Transforming involves converting the source data into a structure. Structuring the data increases the query performance and decreases the operational cost. The data contained in a data warehouse must be transformed to support performance requirements and control the ongoing operational costs.
Partition the Data
It will optimize the hardware performance and simplify the management of data warehouse. Here we partition each fact table into multiple separate partitions.
Aggregation
Aggregation is required to speed up common queries. Aggregation relies on the fact that most common queries will analyze a subset or an aggregation of the detailed data.
Backup and Archive the Data
In order to recover the data in the event of data loss, software failure, or hardware failure, it is necessary to keep regular back ups. Archiving involves removing the old data from the system in a format that allow it to be quickly restored whenever required.
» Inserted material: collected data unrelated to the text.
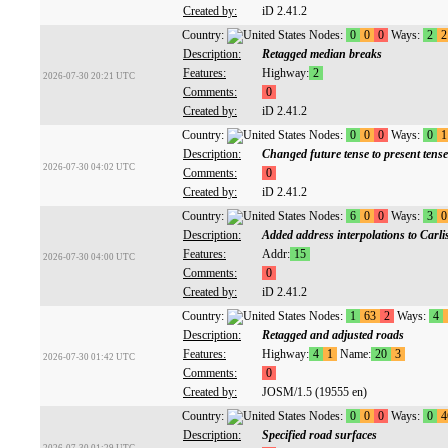
Created by:
iD 2.41.2
Country:
Nodes:
0
0
0
Ways:
2
2
Description:
Retagged median breaks
Features:
Highway:
2
2026-07-30 20:21 UTC
Comments:
0
Created by:
iD 2.41.2
Country:
Nodes:
0
0
0
Ways:
0
1
Description:
Changed future tense to present tense
2026-07-30 04:02 UTC
Comments:
0
Created by:
iD 2.41.2
Country:
Nodes:
6
0
0
Ways:
3
0
Description:
Added address interpolations to Carli
Features:
Addr:
15
2026-07-30 04:00 UTC
Comments:
0
Created by:
iD 2.41.2
Country:
Nodes:
1
63
2
Ways:
4
Description:
Retagged and adjusted roads
Features:
Highway:
4
1
Name:
20
3
2026-07-30 01:42 UTC
Comments:
0
Created by:
JOSM/1.5 (19555 en)
Country:
Nodes:
0
0
0
Ways:
0
4
Description:
Specified road surfaces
For example, in a retail sales analysis data warehouse, it may be required to keep data for 3 years with the latest 6 months data being kept online. In such as scenario, there is often a requirement to be able to do month-on-month comparisons for this year and last year. In this case, we require some data to be restored from the archive.
Query Management Process
This process performs the following functions:
- manages the queries.
- helps speed up the execution time of queris.
- directs the queries to their most effective data sources.
- ensures that all the system sources are used in the most effective way.
- monitors actual query profiles.
The information generated in this process is used by the warehouse management process to determine which aggregations to generate. This process does not generally operate during the regular load of information into data warehouse.